And to add to this, one of brutal anti-rollback gotchas I’ve seen on smaller pro...

evanelias · on July 25, 2019

In my experience this is rare, but I suppose it depends what you mean by "Migration blows up in prod". Do you mean the ALTER TABLE is interrupted (query killed, or server shutdown unexpectedly)? Or do you mean you're bundling multiple schema changes together, and one of them failed, which is causing issues due to lack of ability to do multiple DDL in a single transaction?

The former case is infrequent in real life. Users with smaller tables don't encounter it, because DDL is fast with small tables. Meanwhile users with larger tables tend to use online schema change tools (e.g. Percona's pt-osc, GitHub's gh-ost, Facebook's fb-osc). These tools can be interrupted without harming the original table.

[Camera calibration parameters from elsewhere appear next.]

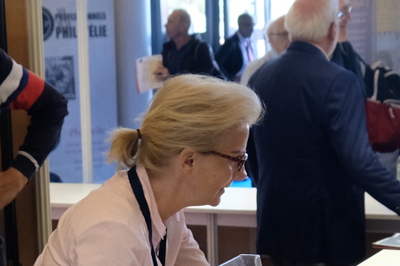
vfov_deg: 12.6
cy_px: 275
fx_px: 1189
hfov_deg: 19.0
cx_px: 118
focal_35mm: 107
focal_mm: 19.5
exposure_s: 1/120
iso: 1600
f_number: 3.6
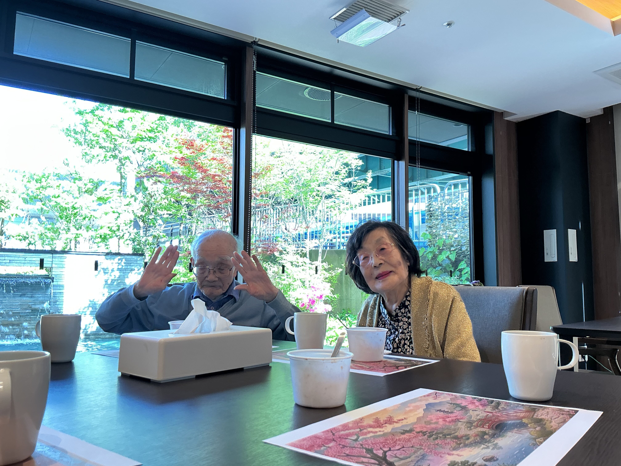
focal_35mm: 29
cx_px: 310
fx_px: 520
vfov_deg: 48.2
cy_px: 233
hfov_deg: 61.7
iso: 80
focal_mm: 3
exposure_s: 1/60
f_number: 1.8
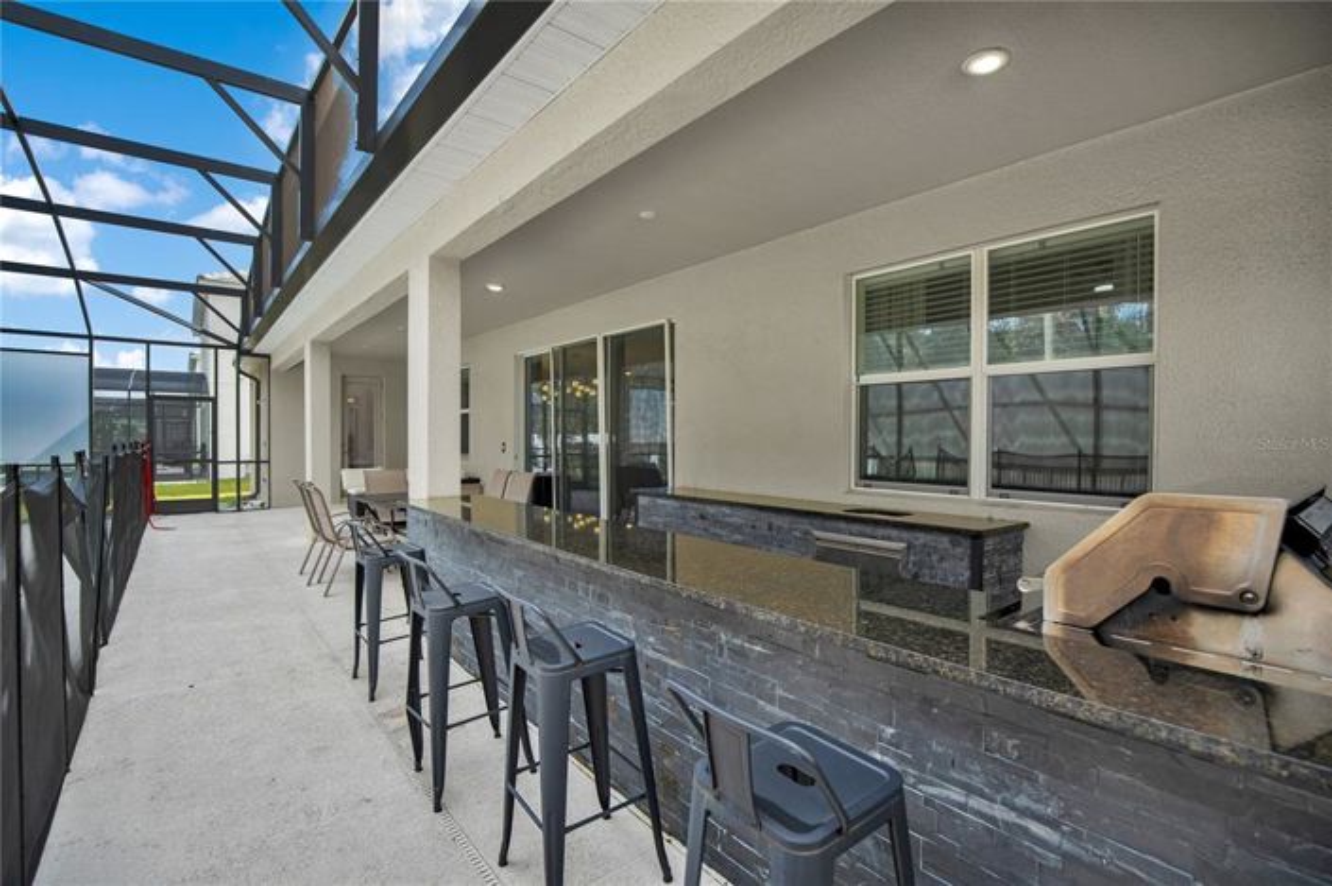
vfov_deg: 73.7
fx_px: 592
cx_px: 666
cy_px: 443
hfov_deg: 96.8
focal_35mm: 16
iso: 100
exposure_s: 1/80
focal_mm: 16
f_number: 4.5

Additionally, DDL in MySQL 8.0 is now atomic. No risk of partial application if the server is shut down in the middle of a schema change.

The latter case (multiple schema changes bundled together) tends to be problematic only if you're using foreign keys, or if your application is immediately using new columns without a separate code push occurring. It's avoidable with operational practice. I do see your point regarding it being painful on smaller projects though.

tonyarkles · on July 25, 2019

Generally in my experience it's been bundled schema changes. As an (dumb) example in an SQL-like pseudocode (I've been doing EE work recently; apologies for imperfect syntax):

  ALTER TABLE user ADD COLUMN country; -- oops
  CREATE TABLE user_email (blah blah); 
  -- process here to move data from user.email column to user_email table. This blows up because someone has a 256-byte long email address and the user_email table has a smaller varchar()
  ALTER TABLE user ADD state_province;

Yes, this is sloppy and should be cleaner. The net result is still the same though; you have the user_email table and country column created, and due to MySQL DDL auto-commit, they're persisted even though the data copy process failed. The state_province table does not exist, and now if you want to re-run this migration after fixing the problem, you need to go drop the user_email table and country column.

With e.g. Postgres, you wrap the whole thing in a transaction and be done with it. It gets committed if it succeeds, or gets rolled back if it fails.

evanelias · on July 25, 2019

Makes sense, thanks. fwiw, generally this won't matter in larger-scale environments, as it eventually becomes impractical to bundle DDL and DML in a single system/process/transaction. In other words, the schema management system and the bulk row data copy/migration system tend to be separated after a certain point.

Otherwise, if the table is quite large, the DML step to copy row data would result in a huge long-running transaction. This tends to be painful in all MVCC databases (MySQL/InnoDB and iiuc Postgres even more so) if there are other concurrent UPDATE operations... old row versions will accumulate and then even simple reads slow down considerably.

A common solution is to have the application double-write to the old and new locations, while a backfill process copies row data in chunks, one transaction per chunk. But this inherently means the DDL and DML are separate, and cannot be atomically rolled back anyway.

tonyarkles · on July 25, 2019

Yeah, definitely for larger scale systems the process gets quite a bit different, although "large scale" will remain undefined :).

It's admittedly been a long time since I've used MySQL for anything significant, but I feel like teams in the past have run into issues where DDL operations on their own have succeeded in dev/staging and failed in prod, even though they're running on the same schema. Simply due to there being "weird" data in the rows. I don't know that for sure though. If I'm remembering right, one of those had something to do with the default "latin1_swedish_ci" vs utf8 thing...

marcosdumay · on July 25, 2019

Ideally, if you are not sure you have any environment equal to prod, you clone prod first, apply your schema migration there, install your applications and run their tests.